| 出題 A |
本文に基づいて、次の問いに答えなさい。
(i) NHKが設立されたのは何年か。
(ii) 令和3年度の受信料は年間いくらか。
(iii) 『おはよう日本』で日付と時刻を伝える挨拶が繰り返されるのは何時か。
| 出題 B |
本文のうち、「遅まきながら気づいたことだが」で始まり「すなわち道徳放送だったのだ。」で終わる部分を、一字一句変えずに書き写しなさい。
| 出題 C |
次の各文が本文の内容と合っているかどうかを、はい・いいえで答え、判断の決め手となる本文の言葉をそのまま引用しなさい。
(i) NHKの財源は広告収入である。
(ii) NHKは、政府の仕事を代行しているわけではないと念を押している。
(iii) 筆者はこれまでもNHKを真剣に凝視していた。

| 本文 |
——

早朝5時、いきなり男女が声を揃えて挨拶する。
「おはようございます!」
まどろんでいた私はびっくりして目を覚ます。「おはようございます」と囁くのではなく、勢いをつけて「おはようございます!」。朝から元気いっぱいの様相で、私も「早くしなさい!」と急かされるようなのである。
NHKのニュース番組『おはよう日本』。彼らはまず「〇月〇日、〇時になりました」などと日付と時刻を伝える。まるで日本の時間軸を統率するかのようで、これが毎朝5時、6時、7時に繰り返される。ニュース番組なので新しい情報が伝えられそうなのだが、朝の5時からずっと見ていると、同じニュースが反復されており、内容より規則性が印象に残る。何かが起きているというより、道路交通情報の決まり文句のように今日も「おおむね通常通り」と言いたげなのだ。
遅まきながら気づいたことだが、NHK(日本放送協会)こそ日本の「道徳」ではないだろうか。日本人に規則性をもたらすという点でも道徳の宣伝機関といえるし、NHKはその存在自体が道徳的である。1950年(昭和25年)に放送法に基づいて設立された特殊法人で、その使命は「健全な民主主義の発達」や「公共の福祉」と規定されている。財源は広告収入ではなく受信機を備えた世帯から徴収される受信料(年間6714億円/令和3年度)でまかなわれており、公平な負担で公正な番組づくり。法律に基づいて受信料を徴収し、国会で経営委員会の委員や予算が承認されるので、国営放送といってよさそうなのだが、NHKは「政府の仕事を代行しているわけではありません」(NHKのHP 以下同)と念を押す。政府や「特定の利益や視聴率に左右されず、まさに自主的、自律的にニュース・番組を制作し、編成することができます」とのことで、NHKは「公平」「公正」「自主」「自律」の事業体。その「番組基準」を眺めてみると、「世界平和の理想の実現に寄与」したり「人類の幸福に貢献する」と宣言している。国民に対しては「人格の向上」を図って「合理的精神を養う」。「生活を安らかにする」ことにつとめて「相互扶助の精神を高める」。さらには「家庭を明るく」「家庭生活を尊重する」そうで、「地域の多様性を尊重」「地域文化の創造」「わが国の過去のすぐれた文化の保存」「豊かな情操」「健全な精神」……。まるで学習指導要領にあった「道徳」の徳目が列挙されているようで、NHKとはすなわち道徳放送だったのだ。
見える道徳。視聴できる道徳というべきか。NHKを流せば茶の間も道徳教室に早変わりするわけで、私は早朝5時からどっぷりNHKに浸かってみることにしたのである。
いい人、いいことづくめ
つらい……。
観始めて1時間も経たないうちに私はそう感じた。これまで断片的にニュースなどを見ることはあったが、こうして真剣に凝視することはなかった。初めてNHKと向き合っているようで、向き合っていると何やら言い知れぬ圧迫感を覚える。
この感覚は何なのかと考えながら観ているうちに、出演者たちが「みんないい人」だということに気がついた。それぞれが「いい人」というのではなく、「みんないい人」。「いい人」が集まって「みんないい人」ではなく、「みんないい人」だから「いい人」でなければいけないという同調圧力が画面からひしひしと伝わってくるのだ。

——

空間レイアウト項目
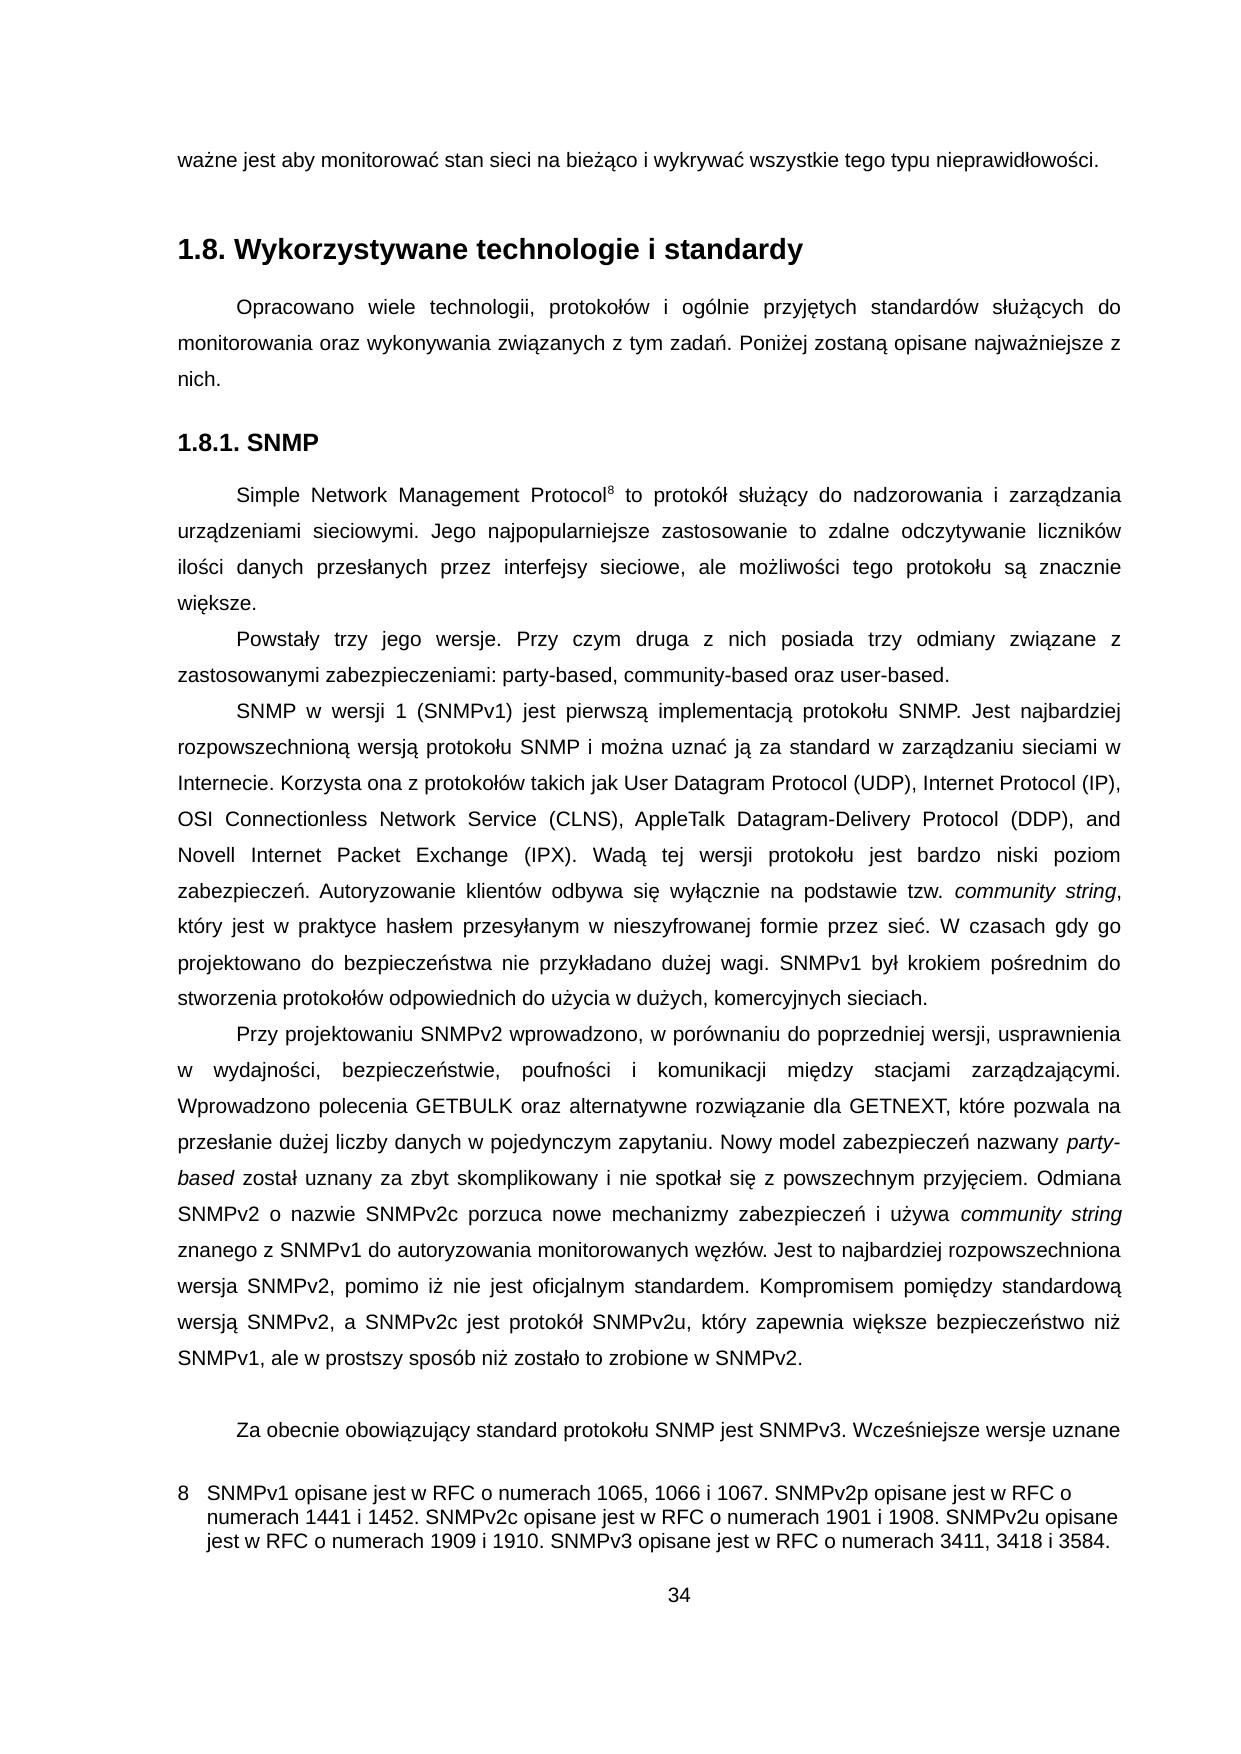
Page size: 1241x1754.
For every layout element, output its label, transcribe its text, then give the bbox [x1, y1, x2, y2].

text Powstały trzy jego wersje. Przy czym druga z nich posiada trzy odmiany związane z zastosowanymi zabezpieczeniami: party-based, community-based oraz user-based. [177, 627, 1122, 687]
subtitle 1.8. Wykorzystywane technologie i standardy [177, 232, 1122, 266]
text SNMPv1 opisane jest w RFC o numerach 1065, 1066 i 1067. SNMPv2p opisane jest w RFC o numerach 1441 i 1452. SNMPv2c opisane jest w RFC o numerach 1901 i 1908. SNMPv2u opisane jest w RFC o numerach 1909 i 1910. SNMPv3 opisane jest w RFC o numerach 3411, 3418 i 3584. [177, 1481, 1122, 1553]
text Za obecnie obowiązujący standard protokołu SNMP jest SNMPv3. Wcześniejsze wersje uznane [177, 1417, 1122, 1441]
subtitle 1.8.1. SNMP [177, 427, 1122, 456]
text Simple Network Management Protocol to protokół służący do nadzorowania i zarządzania urządzeniami sieciowymi. Jego najpopularniejsze zastosowanie to zdalne odczytywanie liczników ilości danych przesłanych przez interfejsy sieciowe, ale możliwości tego protokołu są znacznie większe. [177, 483, 1122, 615]
text Przy projektowaniu SNMPv2 wprowadzono, w porównaniu do poprzedniej wersji, usprawnienia w wydajności, bezpieczeństwie, poufności i komunikacji między stacjami zarządzającymi. Wprowadzono polecenia GETBULK oraz alternatywne rozwiązanie dla GETNEXT, które pozwala na przesłanie dużej liczby danych w pojedynczym zapytaniu. Nowy model zabezpieczeń nazwany party-based został uznany za zbyt skomplikowany i nie spotkał się z powszechnym przyjęciem. Odmiana SNMPv2 o nazwie SNMPv2c porzuca nowe mechanizmy zabezpieczeń i używa community string znanego z SNMPv1 do autoryzowania monitorowanych węzłów. Jest to najbardziej rozpowszechniona wersja SNMPv2, pomimo iż nie jest oficjalnym standardem. Kompromisem pomiędzy standardową wersją SNMPv2, a SNMPv2c jest protokół SNMPv2u, który zapewnia większe bezpieczeństwo niż SNMPv1, ale w prostszy sposób niż zostało to zrobione w SNMPv2. [177, 1022, 1122, 1369]
text ważne jest aby monitorować stan sieci na bieżąco i wykrywać wszystkie tego typu nieprawidłowości. [177, 148, 1122, 172]
text Opracowano wiele technologii, protokołów i ogólnie przyjętych standardów służących do monitorowania oraz wykonywania związanych z tym zadań. Poniżej zostaną opisane najważniejsze z nich. [177, 295, 1122, 391]
text SNMP w wersji 1 (SNMPv1) jest pierwszą implementacją protokołu SNMP. Jest najbardziej rozpowszechnioną wersją protokołu SNMP i można uznać ją za standard w zarządzaniu sieciami w Internecie. Korzysta ona z protokołów takich jak User Datagram Protocol (UDP), Internet Protocol (IP), OSI Connectionless Network Service (CLNS), AppleTalk Datagram-Delivery Protocol (DDP), and Novell Internet Packet Exchange (IPX). Wadą tej wersji protokołu jest bardzo niski poziom zabezpieczeń. Autoryzowanie klientów odbywa się wyłącznie na podstawie tzw. community string, który jest w praktyce hasłem przesyłanym w nieszyfrowanej formie przez sieć. W czasach gdy go projektowano do bezpieczeństwa nie przykładano dużej wagi. SNMPv1 był krokiem pośrednim do stworzenia protokołów odpowiednich do użycia w dużych, komercyjnych sieciach. [177, 699, 1122, 1010]
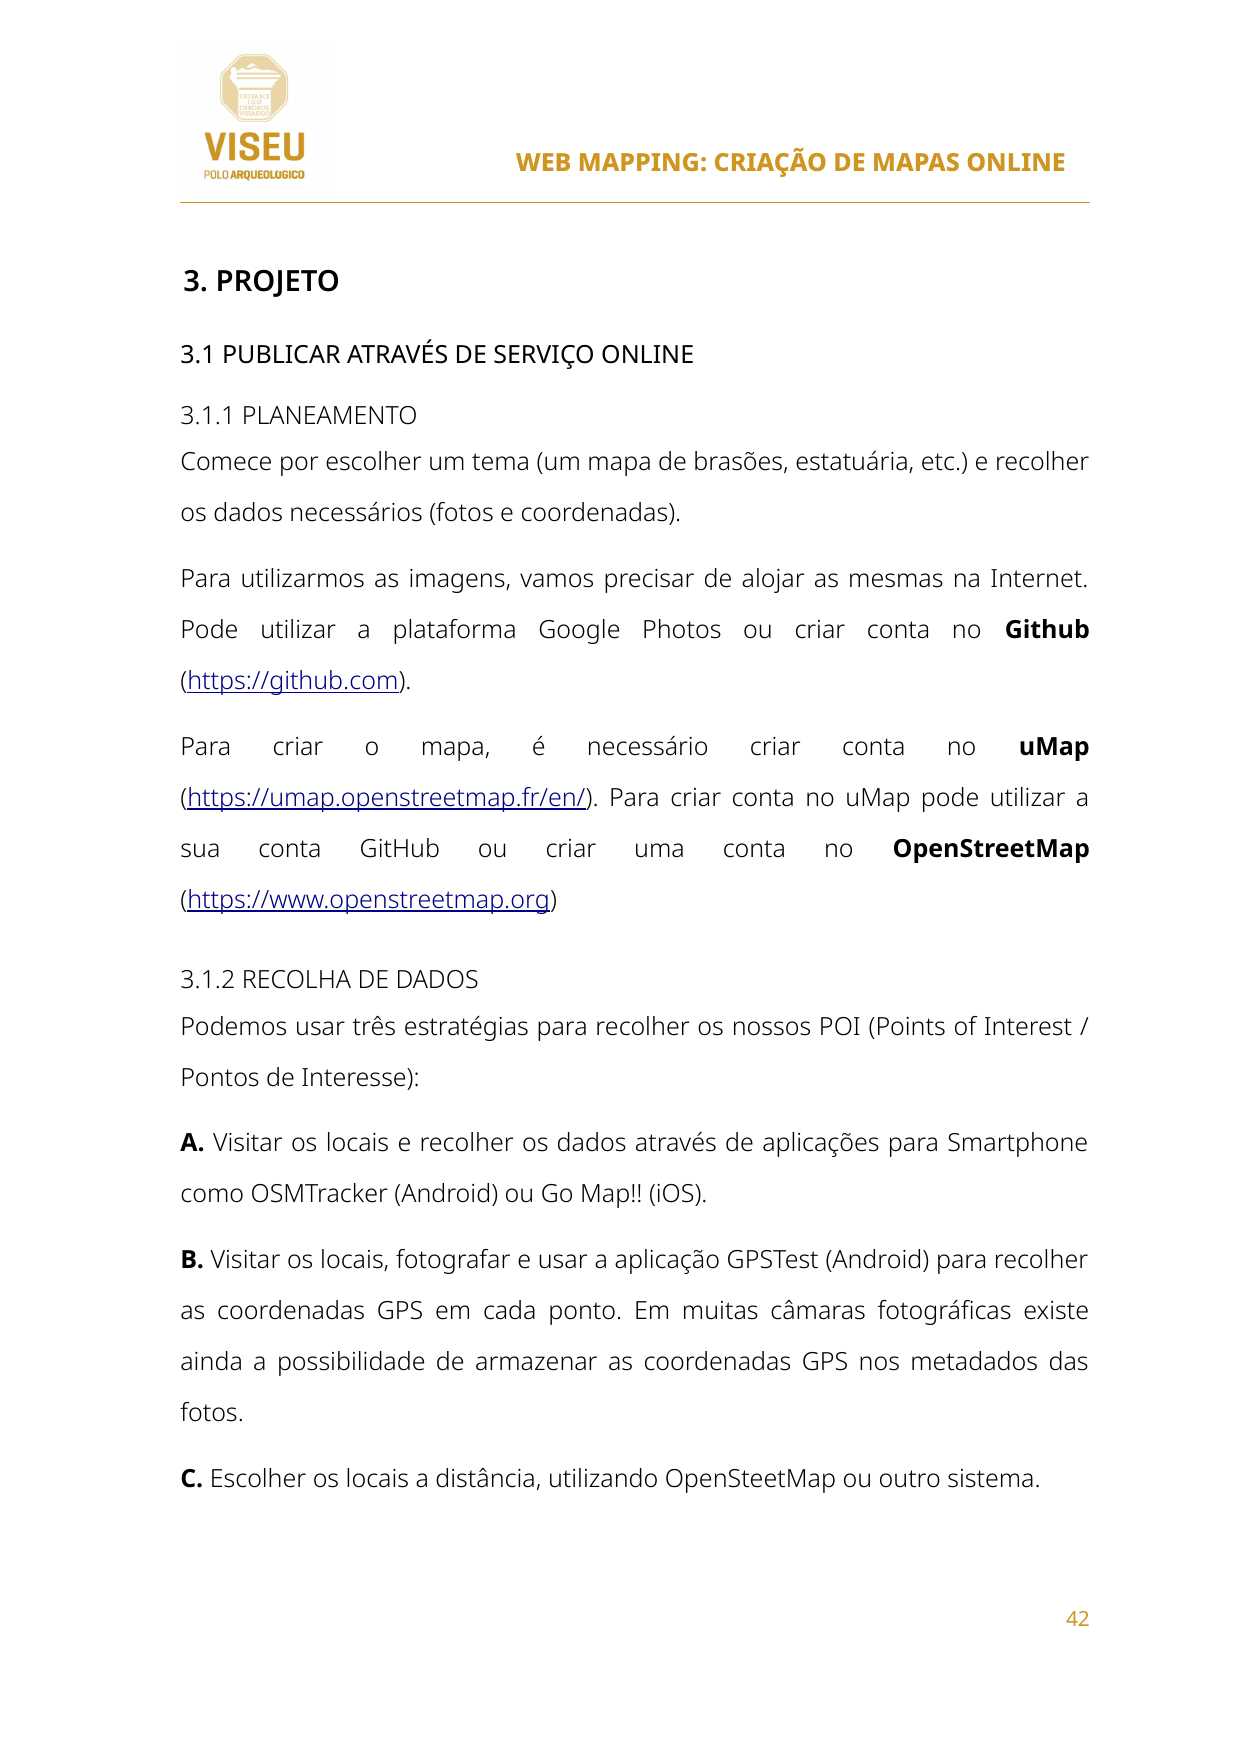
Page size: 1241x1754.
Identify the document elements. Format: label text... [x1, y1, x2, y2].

——

| 解答 A |
(i) 1950年(昭和25年)
(ii) 6714億円
(iii) 毎朝5時、6時、7時

| 解答 B |
遅まきながら気づいたことだが、NHK(日本放送協会)こそ日本の「道徳」ではないだろうか。日本人に規則性をもたらすという点でも道徳の宣伝機関といえるし、NHKはその存在自体が道徳的である。1950年(昭和25年)に放送法に基づいて設立された特殊法人で、その使命は「健全な民主主義の発達」や「公共の福祉」と規定されている。財源は広告収入ではなく受信機を備えた世帯から徴収される受信料(年間6714億円/令和3年度)でまかなわれており、公平な負担で公正な番組づくり。法律に基づいて受信料を徴収し、国会で経営委員会の委員や予算が承認されるので、国営放送といってよさそうなのだが、NHKは「政府の仕事を代行しているわけではありません」(NHKのHP 以下同)と念を押す。政府や「特定の利益や視聴率に左右されず、まさに自主的、自律的にニュース・番組を制作し、編成することができます」とのことで、NHKは「公平」「公正」「自主」「自律」の事業体。その「番組基準」を眺めてみると、「世界平和の理想の実現に寄与」したり「人類の幸福に貢献する」と宣言している。国民に対しては「人格の向上」を図って「合理的精神を養う」。「生活を安らかにする」ことにつとめて「相互扶助の精神を高める」。さらには「家庭を明るく」「家庭生活を尊重する」そうで、「地域の多様性を尊重」「地域文化の創造」「わが国の過去のすぐれた文化の保存」「豊かな情操」「健全な精神」……。まるで学習指導要領にあった「道徳」の徳目が列挙されているようで、NHKとはすなわち道徳放送だったのだ。

| 解答 C |
(i) いいえ。「財源は広告収入ではなく受信機を備えた世帯から徴収される受信料(年間6714億円/令和3年度)でまかなわれており」
(ii) はい。「政府の仕事を代行しているわけではありません」
(iii) いいえ。「こうして真剣に凝視することはなかった」